The man who scored for fun in the First Division with Inverness picked up a salvaged ball from the ever-diligent Neil MacFarlane and strode quickly past one challenge, slipped the ball through the legs of the sprawling Andrius Skerla and then held his nerve to send Derek Stillie the wrong way.
There was a marked change in the nature of the game after Wyness’s moment of inspiration. It never became a classic, but it might have attained proper elements of drama if Stevie Crawford had not looked so rusty when Sean Kilgannon’s strong square header found him at the far post with the clock ticking down. His eventual shot was more of a poke, and Tepi Moilanen would have saved it in his sleep.
Young Weir did eventually replace Wyness, but not to the kind of ovation that would have greeted the switch at 0-0. The scamp fed Steven Boyack down the right in a quick counter attack that Weir almost completed when Boyack produced a fine cross from the corner flag. The striker angled his run too sharply and jumped just under the ball six yards out.
Hearts, renowned for being strong at home under Levein, had scored six goals without reply in their games at Tynecastle prior to the Pars’ arrival. There was nothing submissive about Dunfermline, however.
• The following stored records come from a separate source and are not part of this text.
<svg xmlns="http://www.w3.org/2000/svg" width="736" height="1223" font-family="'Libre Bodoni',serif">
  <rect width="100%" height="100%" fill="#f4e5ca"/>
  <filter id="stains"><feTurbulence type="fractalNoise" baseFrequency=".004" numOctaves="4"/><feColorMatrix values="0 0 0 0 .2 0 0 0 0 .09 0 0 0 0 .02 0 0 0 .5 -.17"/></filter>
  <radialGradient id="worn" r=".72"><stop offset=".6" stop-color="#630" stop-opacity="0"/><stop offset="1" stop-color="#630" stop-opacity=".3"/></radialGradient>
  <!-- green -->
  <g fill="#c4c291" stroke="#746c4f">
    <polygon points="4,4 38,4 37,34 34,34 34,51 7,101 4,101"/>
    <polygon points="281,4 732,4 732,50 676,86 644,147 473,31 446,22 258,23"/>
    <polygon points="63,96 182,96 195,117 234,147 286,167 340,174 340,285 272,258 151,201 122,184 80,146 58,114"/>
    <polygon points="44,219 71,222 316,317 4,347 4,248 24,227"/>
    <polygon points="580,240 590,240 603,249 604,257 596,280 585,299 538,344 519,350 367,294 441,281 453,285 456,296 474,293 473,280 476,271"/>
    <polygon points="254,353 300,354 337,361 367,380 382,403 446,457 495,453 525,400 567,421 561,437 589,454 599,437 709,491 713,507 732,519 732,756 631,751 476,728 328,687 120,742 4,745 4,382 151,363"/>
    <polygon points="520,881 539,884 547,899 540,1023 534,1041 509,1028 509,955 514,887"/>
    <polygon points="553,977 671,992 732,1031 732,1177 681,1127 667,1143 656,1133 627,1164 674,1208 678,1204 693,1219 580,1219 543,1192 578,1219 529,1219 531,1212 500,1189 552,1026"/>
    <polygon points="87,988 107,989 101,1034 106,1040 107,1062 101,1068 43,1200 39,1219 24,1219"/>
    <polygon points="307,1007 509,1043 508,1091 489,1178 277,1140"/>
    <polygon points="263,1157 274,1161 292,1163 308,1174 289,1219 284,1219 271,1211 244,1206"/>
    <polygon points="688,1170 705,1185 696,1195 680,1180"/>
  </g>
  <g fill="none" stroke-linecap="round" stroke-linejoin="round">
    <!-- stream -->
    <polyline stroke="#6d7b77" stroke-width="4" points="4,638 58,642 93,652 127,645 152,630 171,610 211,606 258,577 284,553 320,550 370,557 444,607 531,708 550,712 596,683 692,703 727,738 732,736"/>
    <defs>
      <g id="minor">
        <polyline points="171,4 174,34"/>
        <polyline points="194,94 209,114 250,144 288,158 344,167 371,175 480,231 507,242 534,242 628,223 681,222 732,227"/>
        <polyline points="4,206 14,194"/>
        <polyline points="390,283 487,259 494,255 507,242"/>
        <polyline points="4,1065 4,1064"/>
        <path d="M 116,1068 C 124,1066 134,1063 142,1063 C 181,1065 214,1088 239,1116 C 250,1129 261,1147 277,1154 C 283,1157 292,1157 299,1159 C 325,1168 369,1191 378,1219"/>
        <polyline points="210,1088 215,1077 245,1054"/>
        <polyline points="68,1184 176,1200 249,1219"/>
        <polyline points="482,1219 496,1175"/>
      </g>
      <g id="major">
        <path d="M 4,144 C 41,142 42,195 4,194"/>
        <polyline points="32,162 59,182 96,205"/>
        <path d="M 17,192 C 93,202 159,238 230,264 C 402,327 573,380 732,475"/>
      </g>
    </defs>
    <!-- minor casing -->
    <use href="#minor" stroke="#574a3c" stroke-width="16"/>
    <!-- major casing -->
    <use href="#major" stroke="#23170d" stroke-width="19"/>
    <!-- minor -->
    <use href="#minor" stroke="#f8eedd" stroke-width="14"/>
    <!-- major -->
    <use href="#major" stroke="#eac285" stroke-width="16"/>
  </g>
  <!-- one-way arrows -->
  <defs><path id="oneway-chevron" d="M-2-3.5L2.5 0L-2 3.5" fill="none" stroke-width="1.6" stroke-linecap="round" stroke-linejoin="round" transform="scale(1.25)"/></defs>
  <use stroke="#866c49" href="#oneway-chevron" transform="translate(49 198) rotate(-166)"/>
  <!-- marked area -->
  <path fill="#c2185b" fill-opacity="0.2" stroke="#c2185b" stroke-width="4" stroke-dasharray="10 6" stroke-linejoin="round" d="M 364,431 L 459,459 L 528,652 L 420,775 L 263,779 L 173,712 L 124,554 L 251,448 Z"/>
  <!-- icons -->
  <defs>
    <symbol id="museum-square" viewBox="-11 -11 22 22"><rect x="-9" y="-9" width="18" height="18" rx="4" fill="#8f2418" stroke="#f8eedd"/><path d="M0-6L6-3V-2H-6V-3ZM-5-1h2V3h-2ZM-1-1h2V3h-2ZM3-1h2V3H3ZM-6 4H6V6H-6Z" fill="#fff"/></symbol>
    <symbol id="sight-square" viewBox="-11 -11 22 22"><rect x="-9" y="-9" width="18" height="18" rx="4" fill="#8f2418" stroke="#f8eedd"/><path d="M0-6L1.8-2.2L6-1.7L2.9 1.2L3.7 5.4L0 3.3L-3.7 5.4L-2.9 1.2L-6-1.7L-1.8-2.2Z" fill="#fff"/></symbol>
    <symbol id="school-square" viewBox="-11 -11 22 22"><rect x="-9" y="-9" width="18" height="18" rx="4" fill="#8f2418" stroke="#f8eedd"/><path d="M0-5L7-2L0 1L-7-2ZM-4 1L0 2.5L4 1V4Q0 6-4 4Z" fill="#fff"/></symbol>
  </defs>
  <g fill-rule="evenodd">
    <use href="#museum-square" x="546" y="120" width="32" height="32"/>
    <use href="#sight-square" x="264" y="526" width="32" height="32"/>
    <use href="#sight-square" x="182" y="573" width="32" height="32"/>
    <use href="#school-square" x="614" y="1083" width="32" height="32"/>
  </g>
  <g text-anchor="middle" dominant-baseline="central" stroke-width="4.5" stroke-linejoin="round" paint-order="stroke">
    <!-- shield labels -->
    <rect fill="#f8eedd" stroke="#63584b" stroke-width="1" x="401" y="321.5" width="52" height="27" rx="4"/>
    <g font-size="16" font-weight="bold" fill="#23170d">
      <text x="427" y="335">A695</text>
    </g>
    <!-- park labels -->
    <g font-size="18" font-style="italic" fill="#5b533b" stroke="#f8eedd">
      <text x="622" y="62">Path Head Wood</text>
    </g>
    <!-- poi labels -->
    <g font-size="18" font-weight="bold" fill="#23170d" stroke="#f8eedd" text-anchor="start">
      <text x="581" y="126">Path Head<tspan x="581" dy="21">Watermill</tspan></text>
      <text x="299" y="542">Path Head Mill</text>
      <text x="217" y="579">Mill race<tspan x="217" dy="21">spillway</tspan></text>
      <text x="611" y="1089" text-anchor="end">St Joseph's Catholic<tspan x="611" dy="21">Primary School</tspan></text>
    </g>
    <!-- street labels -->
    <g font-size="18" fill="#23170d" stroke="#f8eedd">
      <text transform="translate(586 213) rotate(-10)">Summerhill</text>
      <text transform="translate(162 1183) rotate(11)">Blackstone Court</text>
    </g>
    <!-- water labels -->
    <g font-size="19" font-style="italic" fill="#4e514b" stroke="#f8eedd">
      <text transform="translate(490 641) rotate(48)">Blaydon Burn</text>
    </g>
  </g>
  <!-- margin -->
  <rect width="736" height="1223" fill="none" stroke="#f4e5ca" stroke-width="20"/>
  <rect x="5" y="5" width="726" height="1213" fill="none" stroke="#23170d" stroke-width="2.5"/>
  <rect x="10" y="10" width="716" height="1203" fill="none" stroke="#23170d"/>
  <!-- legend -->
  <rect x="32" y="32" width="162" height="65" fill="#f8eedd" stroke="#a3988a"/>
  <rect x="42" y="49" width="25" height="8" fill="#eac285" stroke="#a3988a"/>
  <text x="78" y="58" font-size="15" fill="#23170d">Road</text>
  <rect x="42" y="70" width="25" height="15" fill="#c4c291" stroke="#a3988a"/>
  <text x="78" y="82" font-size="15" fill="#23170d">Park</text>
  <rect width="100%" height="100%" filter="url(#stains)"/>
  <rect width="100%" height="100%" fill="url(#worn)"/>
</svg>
Andy Tod won most of his aerial battles with De Vries in a back line that operated rhythmically apart from occasional blase back passes. Despite an authoritative control of possession, Hearts only once made Stillie stretch himself. The save was an accomplished one, Stillie leaping to his right to meet a fine 12-yard header from Scott Severin as MacFarlane chipped a ball in from the right.
Crawford had been denied from eight yards by Robbie Neilson as he effected a promising early turn, but his performance descended into a moody strop. Similarly, Craig Brewster’s reaction to the lack of quality service was to bury himself in sniffy petulance.
Hearts: Moilanen, Neilson, Pressley, Webster, Maybury, MacFarlane, Severin, Stamp, Hamill, De Vries, Wyness.